Research Paper Volume 6, Issue 12 pp 1094—1108

Aged iPSCs display an uncommon mitochondrial appearance and fail to undergo in vitro neurogenesis

Andrea Masotti1, , Antonella Celluzzi1, , Stefania Petrini2, , Enrico Bertini3, , Ginevra Zanni3, , Claudia Compagnucci3, ,

  • 1 Gene Expression–Microarrays Laboratory, Bambino Gesù Children's Hospital, IRCCS, 00165 Rome, Italy
  • 2 Confocal Microscopy Core Facility, Research Laboratories, Bambino Gesù Children's Hospital, IRCCS, Rome 00165, Italy
  • 3 Unit of Neuromuscular and Neurodegenerative Disorders, Laboratory of Molecular Medicine, Department of Neurosciences, Bambino Gesù Children's Research Hospital, IRCCS, Piazza S. Onofrio, 4 00165 Rome, Italy

Received: September 5, 2014       Accepted: December 20, 2014       Published: December 30, 2014
How to Cite

Copyright: © 2014 Masotti et al. This is an open-access article distributed under the terms of the Creative Commons Attribution License, which permits unrestricted use, distribution, and reproduction in any medium, provided the original author and source are credited.

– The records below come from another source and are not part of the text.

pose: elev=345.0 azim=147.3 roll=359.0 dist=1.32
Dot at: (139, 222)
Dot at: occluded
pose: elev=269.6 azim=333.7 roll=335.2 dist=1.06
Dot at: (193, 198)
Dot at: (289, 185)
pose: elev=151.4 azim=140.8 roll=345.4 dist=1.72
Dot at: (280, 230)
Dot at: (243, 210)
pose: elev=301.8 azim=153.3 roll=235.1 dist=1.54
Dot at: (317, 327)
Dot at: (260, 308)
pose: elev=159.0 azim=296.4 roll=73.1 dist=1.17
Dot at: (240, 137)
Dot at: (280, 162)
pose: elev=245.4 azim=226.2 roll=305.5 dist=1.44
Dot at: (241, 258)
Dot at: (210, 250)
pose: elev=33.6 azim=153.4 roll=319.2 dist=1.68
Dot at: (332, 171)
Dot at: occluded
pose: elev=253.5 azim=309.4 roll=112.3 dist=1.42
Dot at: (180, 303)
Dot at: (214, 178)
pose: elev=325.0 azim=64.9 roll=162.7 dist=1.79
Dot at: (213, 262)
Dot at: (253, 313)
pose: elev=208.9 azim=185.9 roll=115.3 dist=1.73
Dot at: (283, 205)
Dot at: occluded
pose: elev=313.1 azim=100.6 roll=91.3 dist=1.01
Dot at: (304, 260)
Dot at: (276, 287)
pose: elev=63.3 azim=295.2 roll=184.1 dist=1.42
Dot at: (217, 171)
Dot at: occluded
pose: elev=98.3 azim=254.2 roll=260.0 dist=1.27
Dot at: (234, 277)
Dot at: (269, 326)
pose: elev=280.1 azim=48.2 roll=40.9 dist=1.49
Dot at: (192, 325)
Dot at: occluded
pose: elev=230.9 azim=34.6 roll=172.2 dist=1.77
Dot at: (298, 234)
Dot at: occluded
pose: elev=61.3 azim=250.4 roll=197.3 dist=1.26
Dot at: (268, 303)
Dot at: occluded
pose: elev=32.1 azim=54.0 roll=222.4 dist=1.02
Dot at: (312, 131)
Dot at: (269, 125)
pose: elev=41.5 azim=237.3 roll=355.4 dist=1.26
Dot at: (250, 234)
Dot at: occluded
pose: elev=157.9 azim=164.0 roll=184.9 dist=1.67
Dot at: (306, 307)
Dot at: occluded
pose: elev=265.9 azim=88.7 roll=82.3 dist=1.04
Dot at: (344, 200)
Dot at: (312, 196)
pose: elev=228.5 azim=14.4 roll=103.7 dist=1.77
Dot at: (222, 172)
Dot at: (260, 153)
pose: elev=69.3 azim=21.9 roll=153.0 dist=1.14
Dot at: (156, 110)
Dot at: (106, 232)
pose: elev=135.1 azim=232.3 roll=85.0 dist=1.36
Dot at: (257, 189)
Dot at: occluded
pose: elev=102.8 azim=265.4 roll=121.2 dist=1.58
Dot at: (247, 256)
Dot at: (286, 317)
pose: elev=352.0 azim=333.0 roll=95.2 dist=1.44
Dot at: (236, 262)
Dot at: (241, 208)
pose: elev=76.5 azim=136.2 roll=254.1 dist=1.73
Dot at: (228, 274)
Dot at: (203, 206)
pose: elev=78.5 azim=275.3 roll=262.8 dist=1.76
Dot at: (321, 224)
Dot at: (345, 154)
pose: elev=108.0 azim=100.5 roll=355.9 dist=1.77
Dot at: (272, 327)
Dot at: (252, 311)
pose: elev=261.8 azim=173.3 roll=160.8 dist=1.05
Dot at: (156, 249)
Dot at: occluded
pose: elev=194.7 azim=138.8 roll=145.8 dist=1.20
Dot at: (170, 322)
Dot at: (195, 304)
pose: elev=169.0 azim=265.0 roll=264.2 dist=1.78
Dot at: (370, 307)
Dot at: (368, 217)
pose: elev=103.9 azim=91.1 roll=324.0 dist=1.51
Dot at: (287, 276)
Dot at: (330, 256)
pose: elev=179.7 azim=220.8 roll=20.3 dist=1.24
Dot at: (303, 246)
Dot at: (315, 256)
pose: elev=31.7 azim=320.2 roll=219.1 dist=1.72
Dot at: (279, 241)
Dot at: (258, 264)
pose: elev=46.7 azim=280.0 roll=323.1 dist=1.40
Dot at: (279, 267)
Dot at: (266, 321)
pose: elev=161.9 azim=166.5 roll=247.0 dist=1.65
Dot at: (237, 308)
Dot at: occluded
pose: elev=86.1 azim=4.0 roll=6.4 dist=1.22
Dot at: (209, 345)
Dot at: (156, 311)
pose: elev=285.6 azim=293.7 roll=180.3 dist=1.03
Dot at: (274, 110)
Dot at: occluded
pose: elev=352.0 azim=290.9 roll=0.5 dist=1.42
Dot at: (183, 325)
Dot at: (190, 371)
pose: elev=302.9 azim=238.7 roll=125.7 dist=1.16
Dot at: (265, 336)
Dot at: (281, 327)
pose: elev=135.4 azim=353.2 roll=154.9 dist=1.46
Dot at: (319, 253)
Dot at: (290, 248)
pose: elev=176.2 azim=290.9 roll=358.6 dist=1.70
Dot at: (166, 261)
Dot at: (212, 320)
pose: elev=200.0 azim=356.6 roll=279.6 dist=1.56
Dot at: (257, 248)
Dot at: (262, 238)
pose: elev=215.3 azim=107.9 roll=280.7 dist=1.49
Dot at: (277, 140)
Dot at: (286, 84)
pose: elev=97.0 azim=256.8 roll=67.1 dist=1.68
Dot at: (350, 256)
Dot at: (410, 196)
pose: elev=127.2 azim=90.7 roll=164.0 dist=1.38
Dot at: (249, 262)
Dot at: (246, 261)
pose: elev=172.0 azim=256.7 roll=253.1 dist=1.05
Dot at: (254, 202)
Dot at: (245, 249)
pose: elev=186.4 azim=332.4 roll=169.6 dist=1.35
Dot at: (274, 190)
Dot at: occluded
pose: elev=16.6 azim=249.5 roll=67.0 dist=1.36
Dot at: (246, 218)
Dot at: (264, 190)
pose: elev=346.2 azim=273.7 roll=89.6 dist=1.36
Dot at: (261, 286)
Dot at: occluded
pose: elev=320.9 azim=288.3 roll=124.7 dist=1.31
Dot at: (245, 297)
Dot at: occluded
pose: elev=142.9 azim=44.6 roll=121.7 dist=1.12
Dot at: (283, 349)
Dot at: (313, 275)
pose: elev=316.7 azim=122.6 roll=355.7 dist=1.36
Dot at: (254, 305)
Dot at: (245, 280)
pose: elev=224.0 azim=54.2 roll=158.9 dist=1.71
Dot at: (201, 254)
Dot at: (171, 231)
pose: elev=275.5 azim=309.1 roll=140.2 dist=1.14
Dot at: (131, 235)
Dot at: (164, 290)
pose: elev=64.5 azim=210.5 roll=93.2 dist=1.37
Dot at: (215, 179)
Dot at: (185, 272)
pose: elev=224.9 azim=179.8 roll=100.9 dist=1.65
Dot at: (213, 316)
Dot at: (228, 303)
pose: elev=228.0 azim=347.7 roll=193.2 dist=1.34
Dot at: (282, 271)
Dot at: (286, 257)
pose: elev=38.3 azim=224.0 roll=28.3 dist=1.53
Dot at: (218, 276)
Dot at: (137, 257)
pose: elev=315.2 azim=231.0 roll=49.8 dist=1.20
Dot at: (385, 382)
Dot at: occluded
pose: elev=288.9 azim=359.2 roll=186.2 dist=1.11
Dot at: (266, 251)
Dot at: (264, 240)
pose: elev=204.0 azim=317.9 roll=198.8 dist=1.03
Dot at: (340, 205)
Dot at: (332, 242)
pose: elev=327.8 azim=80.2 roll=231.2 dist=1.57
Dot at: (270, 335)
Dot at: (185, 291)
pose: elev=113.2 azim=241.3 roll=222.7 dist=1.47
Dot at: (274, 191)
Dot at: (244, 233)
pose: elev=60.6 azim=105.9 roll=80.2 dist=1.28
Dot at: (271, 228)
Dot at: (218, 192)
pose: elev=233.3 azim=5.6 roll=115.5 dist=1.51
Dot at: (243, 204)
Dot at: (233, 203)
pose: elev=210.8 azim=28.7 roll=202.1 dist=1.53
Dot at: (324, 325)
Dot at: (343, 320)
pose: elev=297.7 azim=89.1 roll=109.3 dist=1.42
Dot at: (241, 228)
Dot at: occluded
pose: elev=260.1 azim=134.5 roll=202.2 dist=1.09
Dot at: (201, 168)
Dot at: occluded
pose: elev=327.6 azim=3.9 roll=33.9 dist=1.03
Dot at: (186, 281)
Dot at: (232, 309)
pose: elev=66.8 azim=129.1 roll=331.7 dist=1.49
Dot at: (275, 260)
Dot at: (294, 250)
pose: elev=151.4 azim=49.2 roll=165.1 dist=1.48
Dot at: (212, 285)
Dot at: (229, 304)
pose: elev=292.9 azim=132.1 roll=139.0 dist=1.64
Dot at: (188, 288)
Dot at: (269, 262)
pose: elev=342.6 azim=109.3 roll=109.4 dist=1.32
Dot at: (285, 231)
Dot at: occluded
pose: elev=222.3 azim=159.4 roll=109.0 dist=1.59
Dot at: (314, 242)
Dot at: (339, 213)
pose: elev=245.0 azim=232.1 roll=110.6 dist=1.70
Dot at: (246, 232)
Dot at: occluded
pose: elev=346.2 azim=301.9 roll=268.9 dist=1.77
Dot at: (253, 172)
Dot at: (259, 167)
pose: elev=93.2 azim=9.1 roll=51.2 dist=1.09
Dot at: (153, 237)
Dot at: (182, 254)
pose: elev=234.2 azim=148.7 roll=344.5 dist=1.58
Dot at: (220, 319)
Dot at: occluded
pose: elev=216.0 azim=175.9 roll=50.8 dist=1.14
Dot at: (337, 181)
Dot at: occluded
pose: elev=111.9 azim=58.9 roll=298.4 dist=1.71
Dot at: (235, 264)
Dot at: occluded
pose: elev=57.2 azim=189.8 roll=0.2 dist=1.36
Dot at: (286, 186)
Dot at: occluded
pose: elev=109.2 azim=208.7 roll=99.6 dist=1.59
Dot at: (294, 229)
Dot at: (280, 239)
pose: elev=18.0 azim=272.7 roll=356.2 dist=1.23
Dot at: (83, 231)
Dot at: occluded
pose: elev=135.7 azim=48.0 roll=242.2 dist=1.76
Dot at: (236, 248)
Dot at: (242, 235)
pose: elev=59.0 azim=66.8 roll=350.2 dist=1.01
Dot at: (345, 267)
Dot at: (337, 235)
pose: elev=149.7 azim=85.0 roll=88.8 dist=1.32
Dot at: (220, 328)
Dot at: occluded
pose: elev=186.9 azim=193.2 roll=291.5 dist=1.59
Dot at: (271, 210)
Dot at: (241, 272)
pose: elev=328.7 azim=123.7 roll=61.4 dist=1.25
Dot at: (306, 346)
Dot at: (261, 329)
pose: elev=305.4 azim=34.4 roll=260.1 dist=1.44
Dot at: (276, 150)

Reprogramming of human fibroblasts into induced pluripotent stem cells (iPSCs) leads to mitochondrial rejuvenation, making iPSCs a candidate model to study the mitochondrial biology during stemness and differentiation. At present, it is generally accepted that iPSCs can be maintained and propagated indefinitely in culture, but no specific studies have addressed this issue. In our study, we investigated features related to the 'biological age' of iPSCs, culturing and analyzing iPSCs kept for prolonged periods in vitro. We have demonstrated that aged iPSCs present an increased number of mitochondria per cell with an altered mitochondrial membrane potential and fail to properly undergo in vitro neurogenesis. In aged iPSCs we have also found an altered expression of genes relevant to mitochondria biogenesis. Overall, our results shed light on the mitochondrial biology of young and aged iPSCs and explore how an altered mitochondrial status may influence neuronal differentiation. Our work suggests to deepen the understanding of the iPSCs biology before considering their use in clinical applications.


iPSCs: induced pluripotent stem cells; a-iPSCs: aged-iPSCs; y-iPSCs: young-iPSCs.